Der 8. Mai: Gedenken an 75 Jahre Kriegsende

„Die Kriegsvergangenheit zeigt auch heute noch in vielen Familien Spuren, bis in die zweite und dritte Generation hinein“. Viele Familienforscherinnen und -forscher wissen das; denn sie beschäftigen sich mehr als andere Menschen mit der Geschichte ihrer Eltern, Großeltern und anderer Familienangehöriger, die im 20. Jahrhundert lebten und starben.
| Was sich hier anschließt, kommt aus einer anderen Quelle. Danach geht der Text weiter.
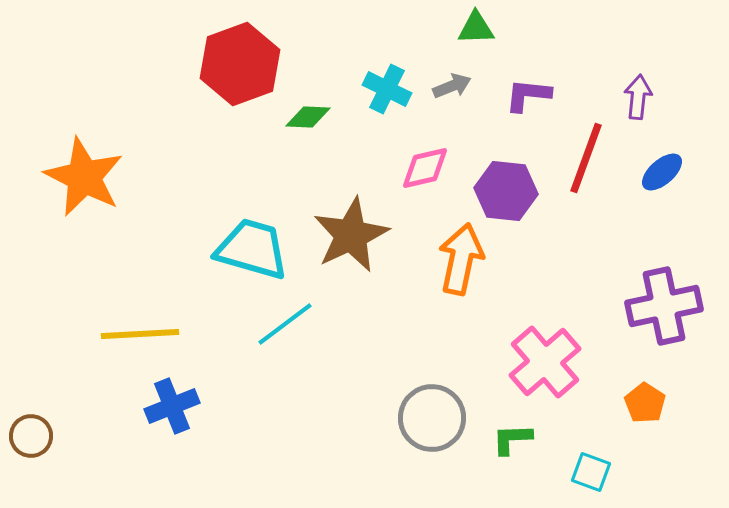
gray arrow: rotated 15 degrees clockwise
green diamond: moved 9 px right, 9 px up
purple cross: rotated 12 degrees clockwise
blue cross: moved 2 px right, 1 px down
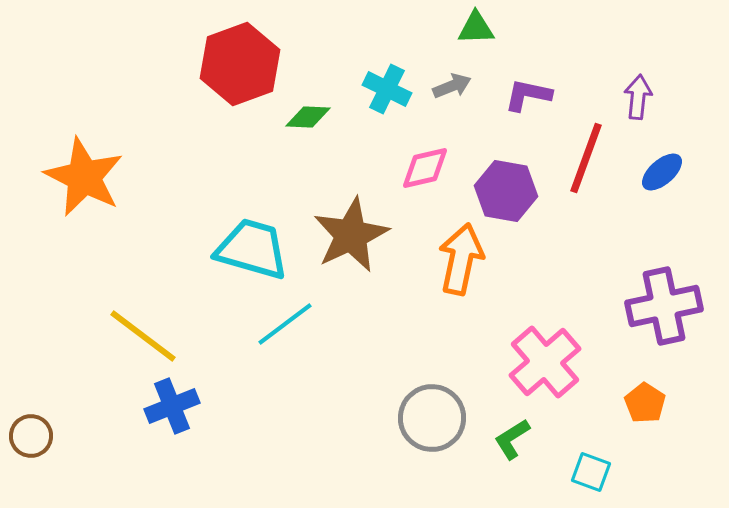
purple L-shape: rotated 6 degrees clockwise
purple hexagon: rotated 4 degrees clockwise
yellow line: moved 3 px right, 2 px down; rotated 40 degrees clockwise
green L-shape: rotated 30 degrees counterclockwise
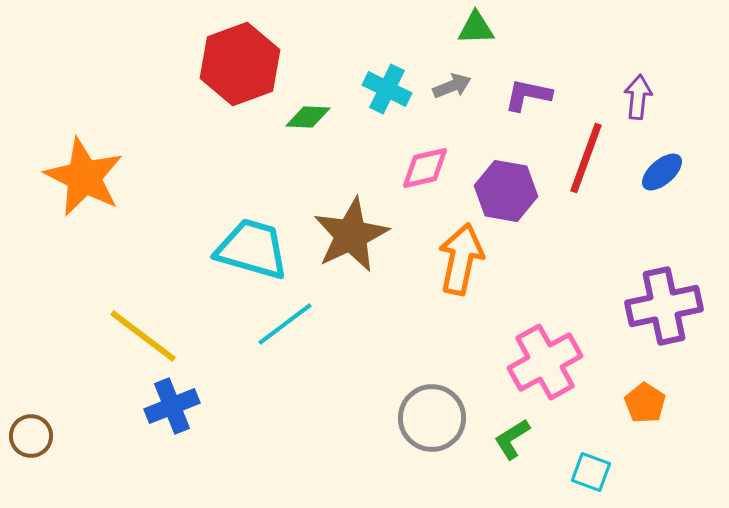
pink cross: rotated 12 degrees clockwise
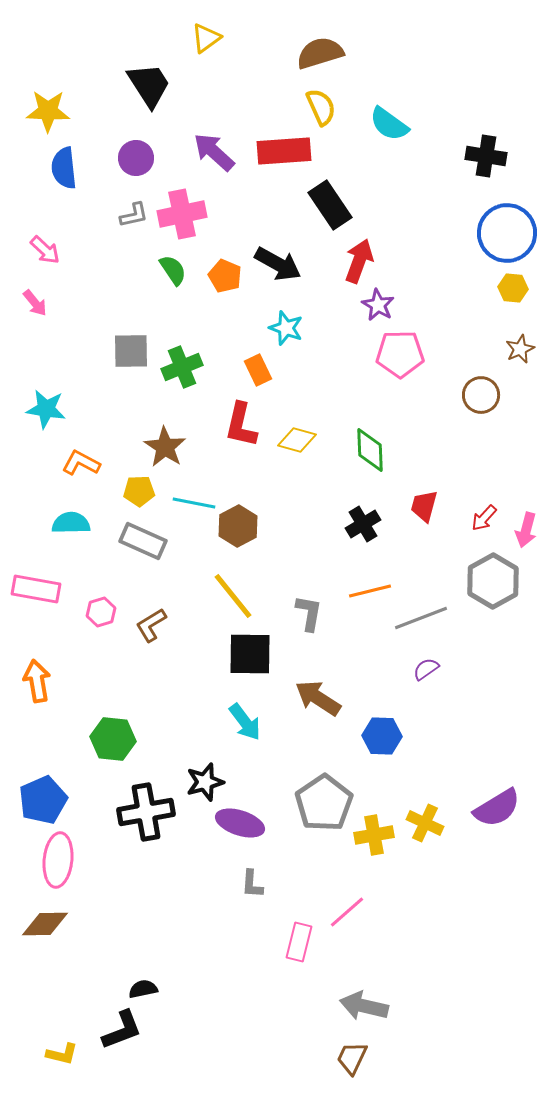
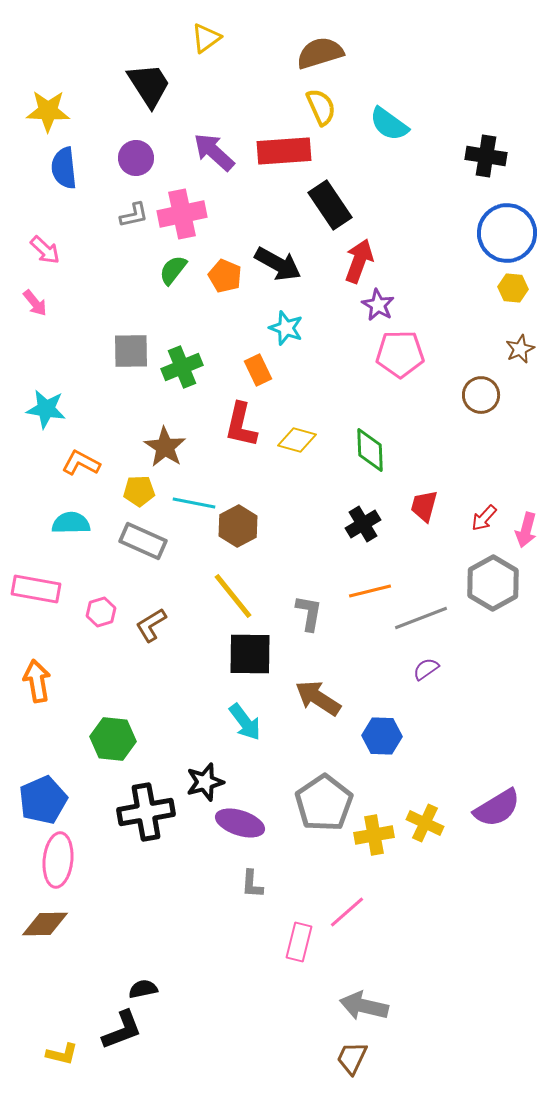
green semicircle at (173, 270): rotated 108 degrees counterclockwise
gray hexagon at (493, 581): moved 2 px down
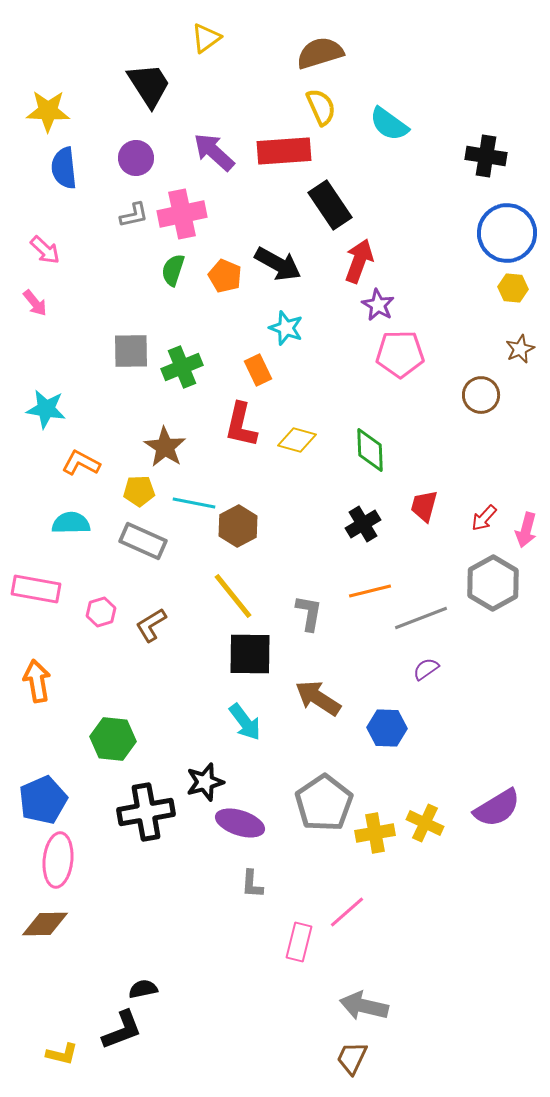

Heute – am 8. Mai 2020 – wird vielerorts des Endes des Zweiten Weltkrieges vor 75 Jahren gedacht. Der 8. Mai 1945 stand am Ende eines Krieges, der mit dem deutschen Angriff auf Polen 1939 begonnen hatte. Über 60 Millionen Menschen – Soldaten und Zivilisten – kamen gewaltsam zu Tode. Der Krieg und seine Folgen haben in vielen Familien tiefe Spuren hinterlassen. Dies führte Sabine Bode in ihrem viel beachteten Buch „Die vergessene Generation. Die Kriegskinder brechen ihr Schweigen“ nachdrücklich vor Augen, aus dem das Eingangszitat stammt.

Noch leben Menschen, für die das Ende des Krieges Befreiung und Rettung vor Hungertod und Ermordung in nationalsozialistischen Konzentrationslagern bedeutete. Noch leben Menschen, die diesen Tag und die Kriegs- und Nachkriegszeit als Kinder, Jugendliche und junge Erwachsene erlebt und – angesichts von Chaos und Hunger – auch erlitten haben.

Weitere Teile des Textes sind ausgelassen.